Why do squids turn into kids, and why are these characters part of a world so inspired by graffiti? Why does A Link Between Worlds have an artist for a villain? Why hasn’t there been a new F-Zero game in so long? What is Doom doing in the headline?
They’re all good questions, and the answer can be found in how Nintendo creates its games. The latest episode of Game Maker’s Toolkit, which you can watch above, explores how Nintendo begins with the gameplay itself, and then moves onto the theme and story in order to justify the characters’ interaction with their world.
So there hasn’t been a new F-Zero because Miyamoto hasn’t found a new mechanic or interaction for the game. “What do you want that we haven’t done before?” he asked in an interview, and it’s a simple but important question. Just more racing, but with better visuals? How do you evolve those ideas?

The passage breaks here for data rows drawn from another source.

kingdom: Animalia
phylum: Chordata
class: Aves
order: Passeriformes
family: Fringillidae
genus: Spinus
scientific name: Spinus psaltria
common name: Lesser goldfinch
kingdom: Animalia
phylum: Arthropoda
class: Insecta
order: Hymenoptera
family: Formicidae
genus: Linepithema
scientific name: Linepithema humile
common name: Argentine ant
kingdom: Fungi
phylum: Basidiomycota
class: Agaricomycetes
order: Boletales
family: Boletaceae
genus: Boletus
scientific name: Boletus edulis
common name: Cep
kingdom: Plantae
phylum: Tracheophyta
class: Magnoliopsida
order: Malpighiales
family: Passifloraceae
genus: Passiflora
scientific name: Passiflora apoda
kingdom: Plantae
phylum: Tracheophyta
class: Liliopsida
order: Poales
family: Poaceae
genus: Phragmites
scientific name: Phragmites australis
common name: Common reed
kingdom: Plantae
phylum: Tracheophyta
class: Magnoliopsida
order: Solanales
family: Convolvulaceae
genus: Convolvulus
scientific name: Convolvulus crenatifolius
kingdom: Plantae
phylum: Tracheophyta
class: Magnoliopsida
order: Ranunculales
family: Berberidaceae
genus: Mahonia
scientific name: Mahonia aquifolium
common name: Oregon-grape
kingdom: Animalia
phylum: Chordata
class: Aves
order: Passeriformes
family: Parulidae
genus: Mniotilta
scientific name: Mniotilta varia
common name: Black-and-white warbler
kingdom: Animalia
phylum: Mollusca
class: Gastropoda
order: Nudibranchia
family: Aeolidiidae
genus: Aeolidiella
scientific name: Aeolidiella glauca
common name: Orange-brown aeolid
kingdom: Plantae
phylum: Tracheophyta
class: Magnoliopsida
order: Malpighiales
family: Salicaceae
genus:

Squids turn into kids because the idea is that characters would move in and out of ink, and spray that ink as a form of locomotion. Spraying ink on a wall felt like graffiti, and suddenly you have an aesthetic. It seems whimsical and slightly random but, by creating the game’s framing after coming up with that central interaction, Nintendo has found some interesting and unique settings for its games.
A Link Between Worlds features an evil artist because Nintendo had already come up with the idea that Link would turn into a flat painting and had to justify it in the story.
Which brings us to Doom, a game that revolves around its melee mechanic. It always comes back to the melee attack, even for health, and the melee attack is an idea you’re introduced to in the first few minutes of the game. While that idea didn’t inspire the game’s setting — we all know what Doom should look like and what the enemies should be — it focused the action in a way that felt much more pure than competing shooters. It feels great to play, and reviews were overwhelmingly positive.
This is a fascinating look at how Nintendo creates its worlds, and goes a long way to explaining why so many of its characters find themselves in such seemingly random situations. Some artist somewhere or, more likely, teams of them, had to find a some way to explain why this character interacts with the world in that manner, and the rest is history.